▶ **TEXTE DE L'EXERCICE**
+++

3.1.1. Les conditions de vente du matériel Tetra Pak [considérants (24) à (30)]

1. La configuration du matériel

i) L'interdiction d'ajouter des appareils accessoires à la machine

ii) L'interdiction de modifier la machine, d'y ajouter ou d'en retrancher des éléments

iii) L'interdiction de déplacer la machine

(107) Ces clauses peuvent, assurément, avoir pour effet de limiter la production ou le développement technique au préjudice du consommateur.

Il s'agit, de plus, d'obligations supplémentaires qui sont sans lien avec l'objet du contrat et qui privent l'acquéreur de certains attributs du droit de propriété.

Associées aux nombreuses autres obligations contractuelles qui ont pour objet de lier l'acquéreur au vendeur, elles ont pour effet de rendre le client totalement dépendant du matériel et des services de Tetra Pak.

2. Le fonctionnement et l'entretien du matériel

iv) L'exclusivité pour l'entretien et les réparations

(108) Cette clause s'étend au-delà de la période de garantie sur toute la durée de vie de la machine (75) et n'est donc pas justifiée par la responsabilité contractuelle que cette garantie impose à Tetra Pak.

Pareille condition d'exclusivité en matière d'entretien et de réparation ferme la porte à toute concurrence sur le marché des services d'entretien et de réparations.

Elle lie également entièrement le client à Tetra Pak, ne lui permettant pas d'opérer librement son choix - quel que soit celui-ci - et ne lui laissant même pas - sauf pour ce qui est limitativement énoncé et qui se rapporte aux petits entretiens - la possibilité d'assurer l'entretien ou les réparations par ses propres services techniques.

Elle assure, enfin, à Tetra Pak un moyen de contrôle indirect du respect par le client des diverses autres obligations contractuelles [telles que celles relatives à la configuration du matériel analysée au considérant (107)].

(v) L'exclusivité pour la fourniture des pièces de rechange

(109) L'appréciation développée ci-dessus à l'égard de la clause (iv) s'applique également à celle assurant à Tetra Pak (ou à un fournisseur désigné par lui) l'exclusivité en matière de fourniture des pièces de rechange qui renforce encore la dépendance du client vis-à-vis de ce groupe.

(vi) Le droit d'effectuer gratuitement des prestations d'assistance, de formation, de maintenance et de mise à jour technique non demandées par le client

(110) Le caractère gratuit des prestations ne peut masquer l'objet réel de la clause qui vise à nouveau à établir un lien étroit et permanent entre Tetra Pak et son client. S'il en était autrement, cette clause devrait à tout le moins avoir un caractère facultatif, laissant au client le droit d'accepter ou de refuser de telles interventions. Comme les clauses (iv), (xii), (xiii), (xiv), elle donne, en fait, à Tetra Pak un moyen de contrôle supplémentaire permettant de s'assurer du respect par l'acquéreur de ses obligations contractuelles. Il faut considérer qu'il y a abus, dans la mesure où le client n'a pas le droit de refuser l'intervention de Tetra Pak, alors même qu'il est le propriétaire de la machine.

+++

▶ **ENTRÉES EXTRAITES**

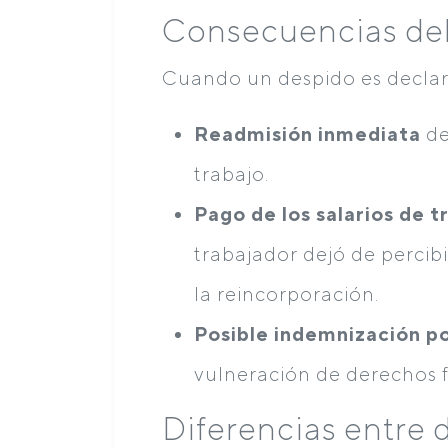
Consecuencias del
Cuando un despido es declara
Readmisión inmediata
de
trabajo.
Pago de los salarios de 
trabajador dejó de percib
la reincorporación.
Posible indemnización p
vulneración de derechos 
Diferencias entre 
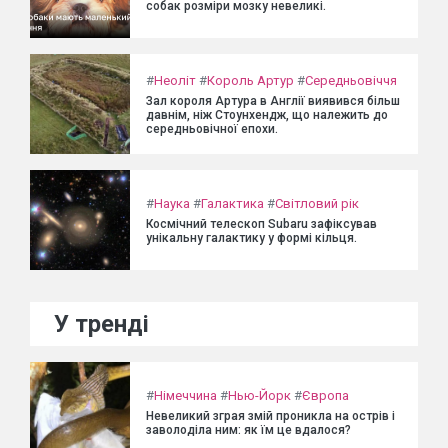
собак розміри мозку невеликі.
#
Неоліт
#
Король Артур
#
Середньовіччя
Зал короля Артура в Англії виявився більш
давнім, ніж Стоунхендж, що належить до
середньовічної епохи.
#
Наука
#
Галактика
#
Світловий рік
Космічний телескоп Subaru зафіксував
унікальну галактику у формі кільця.
У тренді
#
Німеччина
#
Нью-Йорк
#
Європа
Невеликий зграя змій проникла на острів і
заволоділа ним: як їм це вдалося?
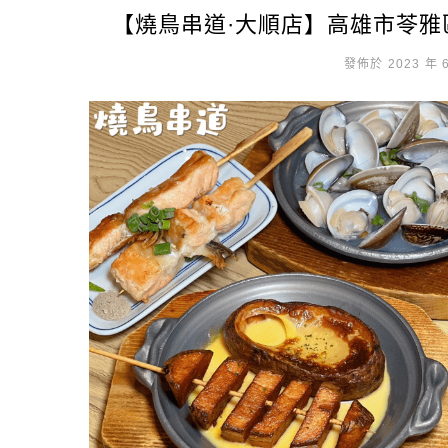
【燒鳥串道·大順店】高雄市苓
發佈於 2023 年 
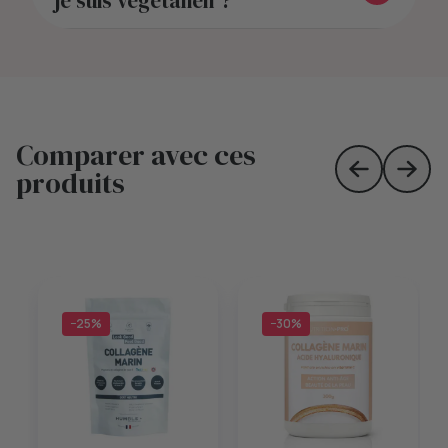
je suis végétalien ?
Comparer avec ces
produits
Skip to prev
Skip 
−25%
−30%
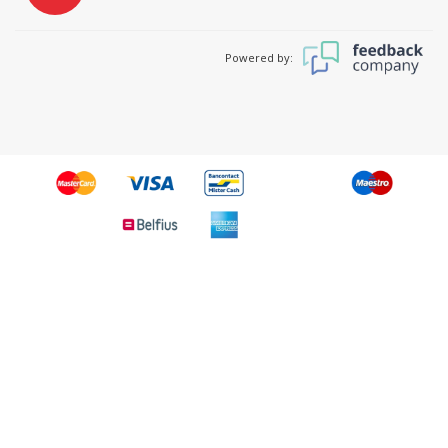
Powered by:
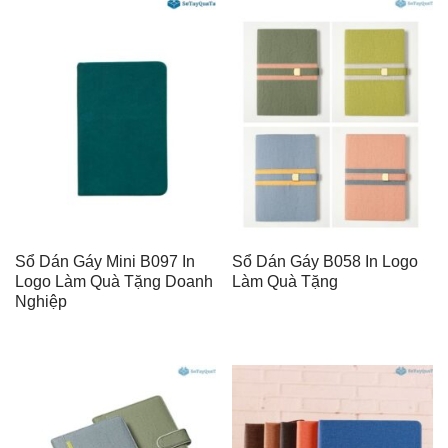
Sổ Dán Gáy Mini B097 In
Sổ Dán Gáy B058 In Logo
Logo Làm Quà Tặng Doanh
Làm Quà Tặng
Nghiệp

+++

▶ **TÂCHE À RÉALISER**
Recopiez le passage de l'extrait sur les clauses Tetra Pak compris entre « Il s'agit, de » et « droit de propriété. », ces deux segments inclus. Seul l'extrait sur les clauses Tetra Pak sert de référence.

▶ **RÉPONSE RÉDIGÉE**
Il s'agit, de plus, d'obligations supplémentaires qui sont sans lien avec l'objet du contrat et qui privent l'acquéreur de certains attributs du droit de propriété.